Oleh sebab keberuntungan yang langka, dia menuju ke arah yang benar untuk pulang.
Dia bisa melakukannya jika dia harus, dia tidak membutuhkan tapirnya. Dia biasa berjalan di jalan kecil ini tanpa masalah ketika dia masih kecil.
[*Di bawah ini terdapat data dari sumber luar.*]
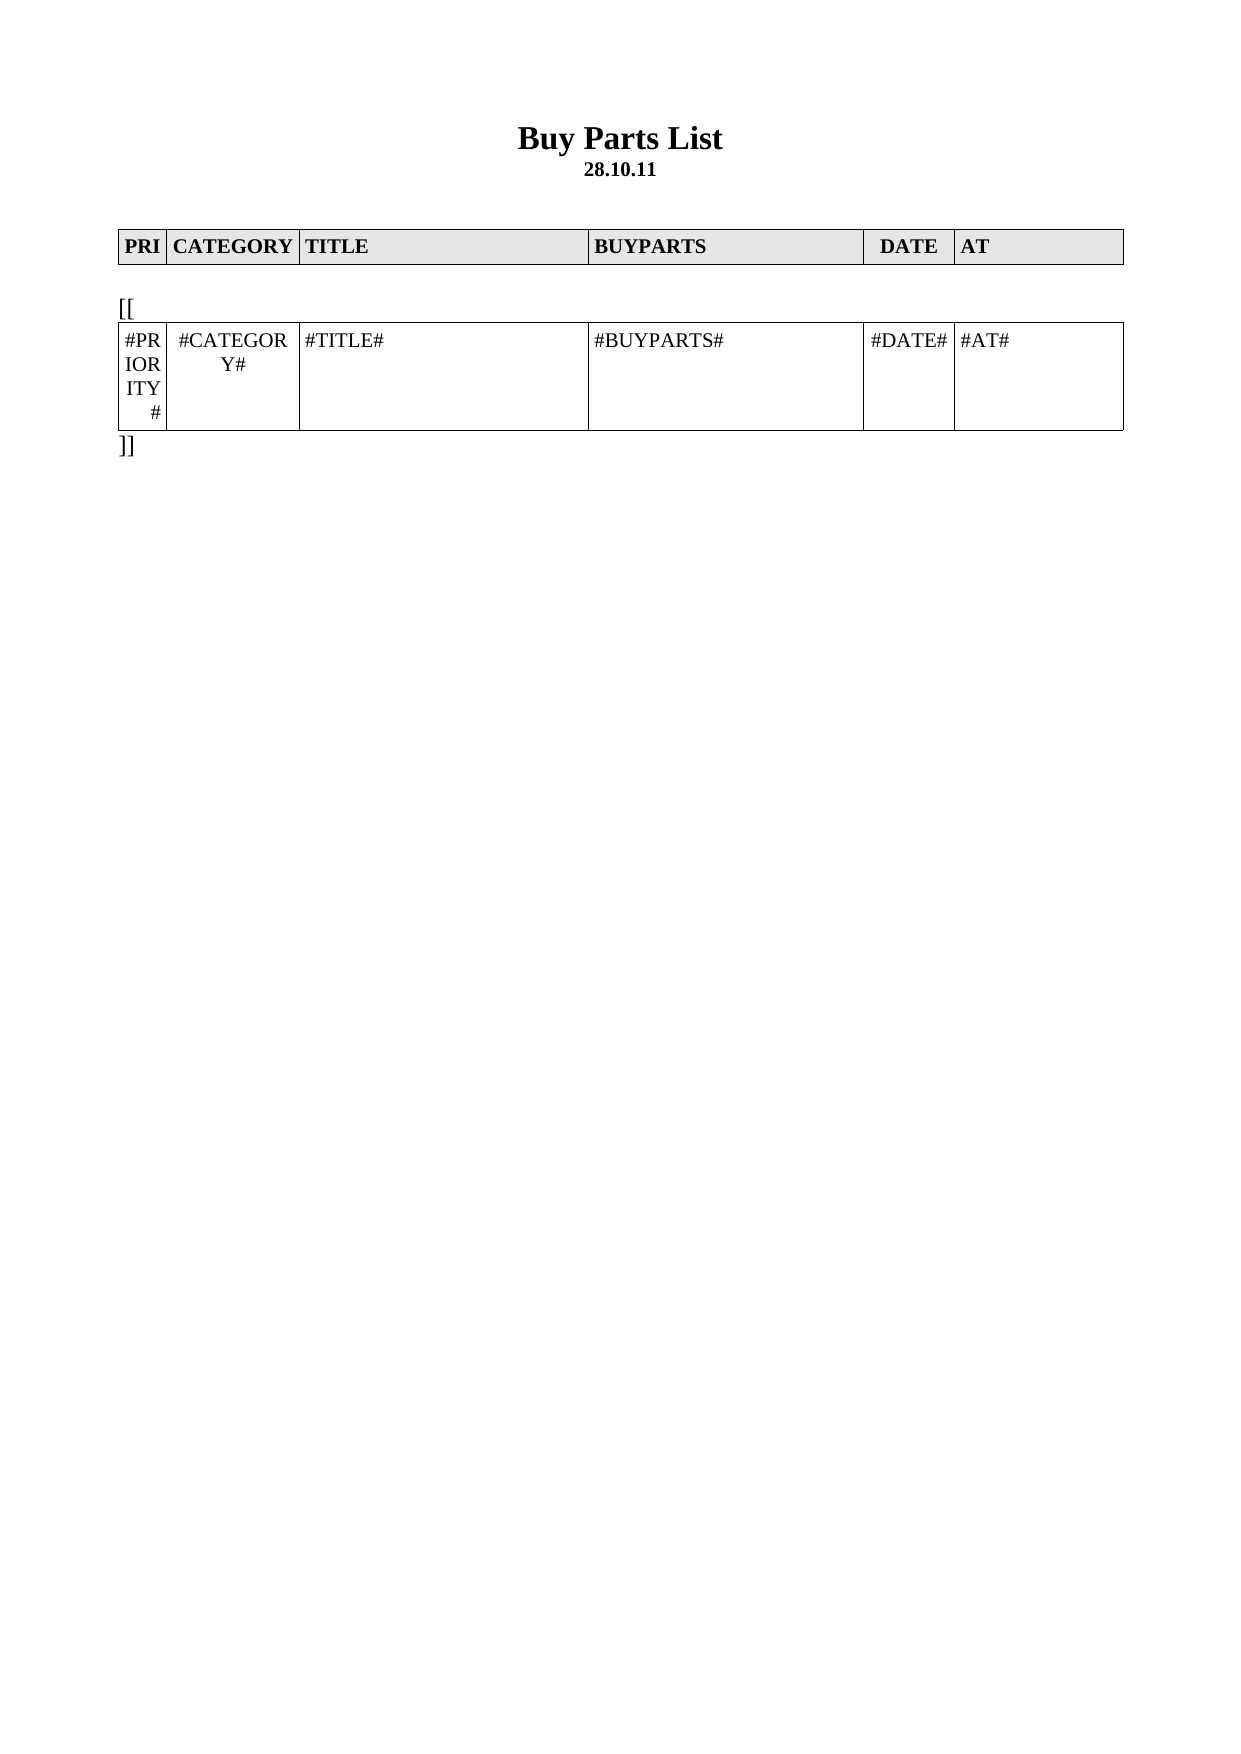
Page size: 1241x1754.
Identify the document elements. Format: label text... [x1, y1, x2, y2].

table_header BUYPARTS [589, 230, 863, 264]
table_header AT [955, 230, 1123, 264]
text ]] [118, 431, 1122, 458]
table_header #DATE# [864, 323, 954, 430]
table_header DATE [864, 230, 954, 264]
text 28.10.11 [118, 156, 1122, 181]
text [[ [118, 293, 1122, 322]
text Buy Parts List [118, 118, 1122, 156]
table_header PRI [119, 230, 166, 264]
table_header CATEGORY [167, 230, 299, 264]
table_header #PRIORITY# [119, 323, 166, 430]
table_header #BUYPARTS# [589, 323, 863, 430]
table_header #TITLE# [300, 323, 588, 430]
table_header #CATEGORY# [167, 323, 299, 430]
table_header #AT# [955, 323, 1123, 430]
table_header TITLE [300, 230, 588, 264]
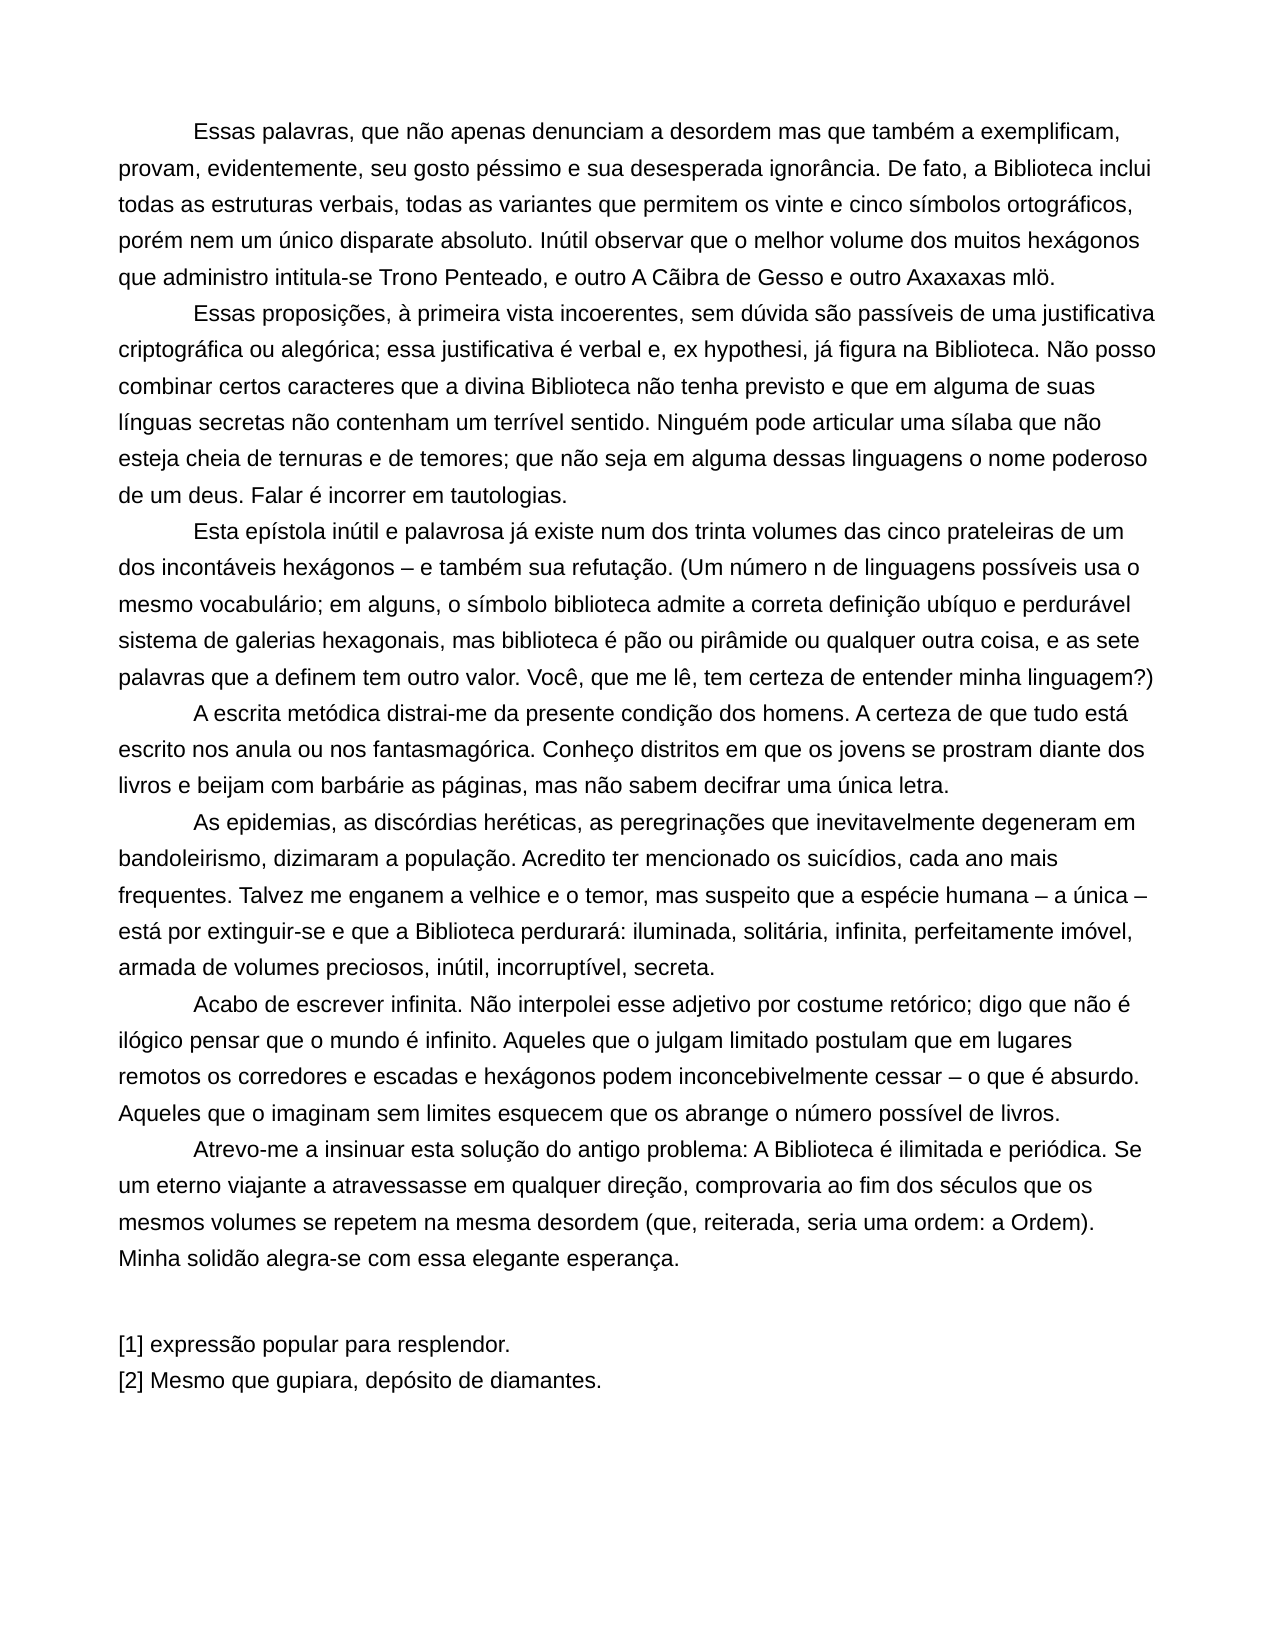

Menjauh dari rumahnya dan rumah duka selalu menjadi alasan terbaik yang dia tahu untuk pergi ke Jalan Raya Utama. Tapi sekarang, saat berjalan lamban dalam keadaan mabuk menuju pinggiran kota, trotoar pejalan terus menghantam kakinya lebih cepat daripada yang diinginkan otaknya yang tercemar.
Mendadak tubuhnya menghantam tanah dengan dampak yang akan meremukkan pinggul tua seorang penghuni Rumah Pucuk. Untungnya, dia masih belum jatuh ke dalam kategori lanjut usia, dan meskipun mabuk, dia bahkan tidak repot-repot menahan jatuhnya. Darah yang mengucur dari bibirnya yang pecah tak enak rasanya. Saat dia bangkit dan berjalan terhuyung-huyung, dia menginginkan tuak untuk menghilangkan rasa asin karat darah.
Saat mendekati rumahnya, pikiran harus melewati rumah duka membuat mabuknya berkurang, sadar bahwa ia tidak dalam kondisi untuk mengabaikan ketakutannya.
Memang, di masa mudanya, di masa ayah dan kakeknya, dia praktis tinggal di tempat yang lama. Rasa takut itu masih menyelimutinya, seperti yang telah mencengkeramnya sejak kecil. Sepertinya tidak ada jalan keluar dari tempat itu.Â
Bagaimana dia bisa melarikan diri dari kehadiran bayang-bayang kematian yang tidak pernah berakhir?